Exercise details. Render everything from the first line below down to the line containing "genus: Centrosema", inclusive, as a Markdown table with the columns No. and Entry. Number each row and omit blank lines.
**** The input
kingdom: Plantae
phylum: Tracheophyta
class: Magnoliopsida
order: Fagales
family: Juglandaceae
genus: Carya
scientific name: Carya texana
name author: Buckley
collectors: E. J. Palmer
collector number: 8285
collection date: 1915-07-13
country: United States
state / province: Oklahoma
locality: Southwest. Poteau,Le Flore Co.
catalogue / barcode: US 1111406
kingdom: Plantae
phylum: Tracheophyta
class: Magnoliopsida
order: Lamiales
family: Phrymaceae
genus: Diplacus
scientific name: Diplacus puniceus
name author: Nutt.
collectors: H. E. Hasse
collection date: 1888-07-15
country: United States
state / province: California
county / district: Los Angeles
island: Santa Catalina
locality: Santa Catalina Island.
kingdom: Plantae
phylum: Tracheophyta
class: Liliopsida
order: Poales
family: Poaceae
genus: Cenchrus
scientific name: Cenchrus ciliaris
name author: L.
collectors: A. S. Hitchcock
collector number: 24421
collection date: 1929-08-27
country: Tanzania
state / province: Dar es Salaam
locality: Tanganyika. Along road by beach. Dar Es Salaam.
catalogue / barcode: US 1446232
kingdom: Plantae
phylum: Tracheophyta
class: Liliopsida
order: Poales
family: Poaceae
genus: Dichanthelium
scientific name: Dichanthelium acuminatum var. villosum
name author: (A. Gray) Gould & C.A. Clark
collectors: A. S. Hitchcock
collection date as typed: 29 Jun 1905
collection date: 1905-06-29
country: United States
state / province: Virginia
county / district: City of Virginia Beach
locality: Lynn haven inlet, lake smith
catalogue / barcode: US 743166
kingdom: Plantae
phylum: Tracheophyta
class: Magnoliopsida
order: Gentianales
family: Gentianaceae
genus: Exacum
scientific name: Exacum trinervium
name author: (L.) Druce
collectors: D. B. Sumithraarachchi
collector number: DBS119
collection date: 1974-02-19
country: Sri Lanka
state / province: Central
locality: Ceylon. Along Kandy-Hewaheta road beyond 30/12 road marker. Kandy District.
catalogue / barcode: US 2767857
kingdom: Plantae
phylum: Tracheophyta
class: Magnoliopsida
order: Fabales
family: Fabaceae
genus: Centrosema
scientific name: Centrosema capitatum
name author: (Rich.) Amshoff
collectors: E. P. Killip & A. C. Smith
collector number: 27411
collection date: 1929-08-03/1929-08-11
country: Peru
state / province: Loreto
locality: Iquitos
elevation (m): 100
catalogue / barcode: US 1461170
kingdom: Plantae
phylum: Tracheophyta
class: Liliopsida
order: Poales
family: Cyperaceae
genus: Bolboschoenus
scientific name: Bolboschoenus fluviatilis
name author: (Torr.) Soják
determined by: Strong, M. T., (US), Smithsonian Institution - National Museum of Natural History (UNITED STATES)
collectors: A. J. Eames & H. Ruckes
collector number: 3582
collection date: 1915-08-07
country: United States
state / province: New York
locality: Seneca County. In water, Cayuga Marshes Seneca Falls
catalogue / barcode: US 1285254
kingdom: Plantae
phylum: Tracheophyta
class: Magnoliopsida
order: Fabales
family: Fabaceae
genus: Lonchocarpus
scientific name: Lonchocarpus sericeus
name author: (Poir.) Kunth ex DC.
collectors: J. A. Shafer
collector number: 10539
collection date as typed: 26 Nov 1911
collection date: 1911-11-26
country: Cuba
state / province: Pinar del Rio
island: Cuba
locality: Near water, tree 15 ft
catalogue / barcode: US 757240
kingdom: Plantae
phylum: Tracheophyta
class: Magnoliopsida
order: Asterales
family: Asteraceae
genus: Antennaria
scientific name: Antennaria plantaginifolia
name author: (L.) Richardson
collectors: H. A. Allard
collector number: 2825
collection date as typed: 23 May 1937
********
Full solution.
| No. | Entry |
|---|---|
| 1 | kingdom: Plantae |
| 2 | phylum: Tracheophyta |
| 3 | class: Magnoliopsida |
| 4 | order: Fagales |
| 5 | family: Juglandaceae |
| 6 | genus: Carya |
| 7 | scientific name: Carya texana |
| 8 | name author: Buckley |
| 9 | collectors: E. J. Palmer |
| 10 | collector number: 8285 |
| 11 | collection date: 1915-07-13 |
| 12 | country: United States |
| 13 | state / province: Oklahoma |
| 14 | locality: Southwest. Poteau,Le Flore Co. |
| 15 | catalogue / barcode: US 1111406 |
| 16 | kingdom: Plantae |
| 17 | phylum: Tracheophyta |
| 18 | class: Magnoliopsida |
| 19 | order: Lamiales |
| 20 | family: Phrymaceae |
| 21 | genus: Diplacus |
| 22 | scientific name: Diplacus puniceus |
| 23 | name author: Nutt. |
| 24 | collectors: H. E. Hasse |
| 25 | collection date: 1888-07-15 |
| 26 | country: United States |
| 27 | state / province: California |
| 28 | county / district: Los Angeles |
| 29 | island: Santa Catalina |
| 30 | locality: Santa Catalina Island. |
| 31 | kingdom: Plantae |
| 32 | phylum: Tracheophyta |
| 33 | class: Liliopsida |
| 34 | order: Poales |
| 35 | family: Poaceae |
| 36 | genus: Cenchrus |
| 37 | scientific name: Cenchrus ciliaris |
| 38 | name author: L. |
| 39 | collectors: A. S. Hitchcock |
| 40 | collector number: 24421 |
| 41 | collection date: 1929-08-27 |
| 42 | country: Tanzania |
| 43 | state / province: Dar es Salaam |
| 44 | locality: Tanganyika. Along road by beach. Dar Es Salaam. |
| 45 | catalogue / barcode: US 1446232 |
| 46 | kingdom: Plantae |
| 47 | phylum: Tracheophyta |
| 48 | class: Liliopsida |
| 49 | order: Poales |
| 50 | family: Poaceae |
| 51 | genus: Dichanthelium |
| 52 | scientific name: Dichanthelium acuminatum var. villosum |
| 53 | name author: (A. Gray) Gould & C.A. Clark |
| 54 | collectors: A. S. Hitchcock |
| 55 | collection date as typed: 29 Jun 1905 |
| 56 | collection date: 1905-06-29 |
| 57 | country: United States |
| 58 | state / province: Virginia |
| 59 | county / district: City of Virginia Beach |
| 60 | locality: Lynn haven inlet, lake smith |
| 61 | catalogue / barcode: US 743166 |
| 62 | kingdom: Plantae |
| 63 | phylum: Tracheophyta |
| 64 | class: Magnoliopsida |
| 65 | order: Gentianales |
| 66 | family: Gentianaceae |
| 67 | genus: Exacum |
| 68 | scientific name: Exacum trinervium |
| 69 | name author: (L.) Druce |
| 70 | collectors: D. B. Sumithraarachchi |
| 71 | collector number: DBS119 |
| 72 | collection date: 1974-02-19 |
| 73 | country: Sri Lanka |
| 74 | state / province: Central |
| 75 | locality: Ceylon. Along Kandy-Hewaheta road beyond 30/12 road marker. Kandy District. |
| 76 | catalogue / barcode: US 2767857 |
| 77 | kingdom: Plantae |
| 78 | phylum: Tracheophyta |
| 79 | class: Magnoliopsida |
| 80 | order: Fabales |
| 81 | family: Fabaceae |
| 82 | genus: Centrosema |